Hier kracht es auf Schweizer Autobahnen am häufigsten
Schweizweit gibt es fast 1000 Unfallschwerpunkte. Zu den Hotspots gehören Wangen-Brüttisellen und das Gubrist-Portal in Zürich sowie Egerkingen SO.

Das Wichtigste in Kürze
- Die Zahl der Unfallschwerpunkte ist trotz mehr Verkehr zwar gesunken.
- Trotzdem: 2022 bis 2024 wurden schweizweit noch 948 solche Stellen gezählt.
- Besonders heikel sind Wangen-Brüttisellen, Gubrist und Egerkingen.
Seit der Einführung des Verkehrssicherheitsprogramms Via Sicura 2013 müssen Bund, Kantone und Gemeinden gefährliche Stellen im Strassennetz erfassen und entschärfen.
Trotzdem gibt es nach wie vor zahlreiche Hotspots für Verkehrsunfälle: Zwischen 2022 und 2024 wurden schweizweit 948 Unfallschwerpunkte gezählt.
Das sind rund 150 weniger als zu Beginn des Programms – trotz zunehmendem Verkehr. Etwa 100 dieser Stellen liegen auf Nationalstrassen.
Wangen-Brüttisellen bleibt besonders heikel
Zu den heikelsten Abschnitten gehört die Verzweigung Wangen-Brüttisellen auf der A15 im Kanton Zürich, wie der «Tagesanzeiger» berichtet. Dort kam es in drei Jahren auf nur 0,9 Kilometern zu 139 Unfällen.
Der Abschnitt liegt kurz vor dem stark belasteten Brüttiseller Kreuz, wo täglich bis zu 135’000 Fahrzeuge unterwegs sind. Das Hauptproblem ist der Rückstau von der A1 auf die A15.
Fahrzeuge aus dem Zürcher Oberland treffen dort oft mit hoher Geschwindigkeit auf stehende oder stockende Kolonnen. Dazu bleibt nur wenig Platz und Zeit, um die Spur zu wechseln.
Das Bundesamt für Strassen will ab 2028 auf der A1 die Pannenstreifen als Fahrspuren nutzen und den Wangen-Anschluss baulich entflechten.
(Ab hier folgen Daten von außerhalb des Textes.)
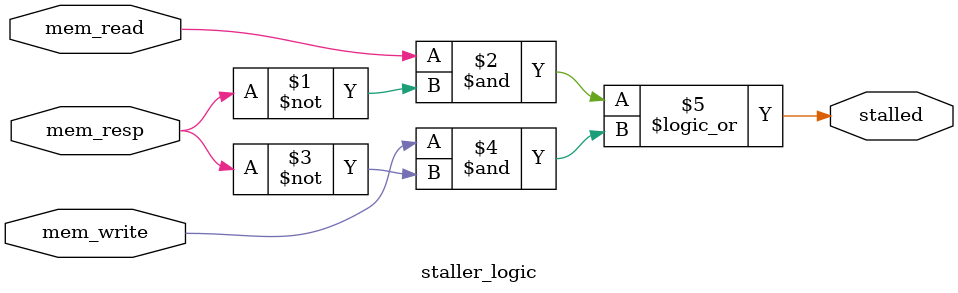
<source format=sv>
module staller_logic (
	// Memory signals
	input logic mem_read, mem_write,
	input logic mem_resp,

	// Stage load signals
	output logic stalled
);

/*
	mem_r/w		mem_resp	stalled
	0			0			0
	0			1			0
	1			0			1
	1			1			0
*/

assign stalled = (mem_read & ~mem_resp) || (mem_write & ~mem_resp);

endmodule : staller_logic
</source>
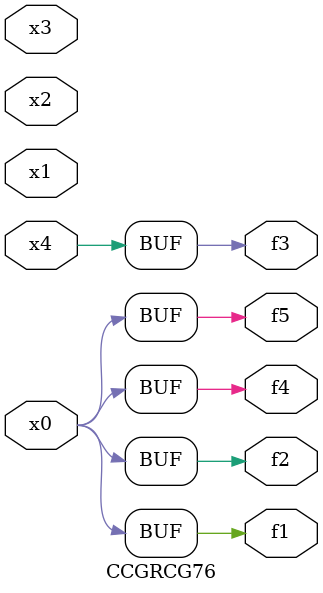
<source format=v>
module CCGRCG76(
	input x0, x1, x2, x3, x4,
	output f1, f2, f3, f4, f5
);
	assign f1 = x0;
	assign f2 = x0;
	assign f3 = x4;
	assign f4 = x0;
	assign f5 = x0;
endmodule

</source>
Zusätzlich soll die Strecke im Projekt «A15 Brüttisellen–Uster Ost» umfassend saniert werden.
Gubrist-Portal führt Statistik an
Noch unfallträchtiger ist das Gubrist-Portal bei Weiningen auf der A1. Dort wurden zwischen 2022 und 2024 auf 1,5 Kilometern 498 Unfälle registriert.
Der Abschnitt gehört zur Zürcher Nordumfahrung und ist mit rund 120’000 Fahrzeugen pro Tag stark belastet.
Vor dem Tunneleingang bremsen viele Fahrer abrupt ab, was oft Auffahrunfälle auslöst. Erschwerend kommen Baustellen, verengte Spuren und das nahe Limmattalerkreuz hinzu.
Laut Astra soll sich die Lage nach Abschluss der laufenden Sanierungsarbeiten bis voraussichtlich 2028 verbessern. Dann soll der Bereich kein Unfallschwerpunkt mehr sein.
Autobahnanschluss Egerkingen SO bleibt Unfall-Hotspot
Ein weiterer kritischer Ort ist der Autobahnanschluss Egerkingen auf der A2 im Kanton Solothurn. Dort gab es im selben Zeitraum 118 Unfälle auf 0,9 Kilometern.
Die Ursache ist insbesondere die hohe Verkehrsdichte an der Schnittstelle von A1 und A2, einem der wichtigsten Strassenknoten der Schweiz.
Besonders problematisch ist die Ausfahrt in Richtung Kreuz Härkingen, wo abbiegende, querende und einfahrende Fahrzeuge auf engem Raum aufeinandertreffen. Auch für Lastwagen ist das Einordnen schwierig.
Seit Mai 2025 läuft deshalb ein grosses Ausbauprojekt auf der A1. Dabei wird auch der Anschluss Egerkingen umgebaut. Geplant sind unter anderem Kreisel und eine neue Verkehrsführung, damit ein bisheriger Gefahrenpunkt verschwindet.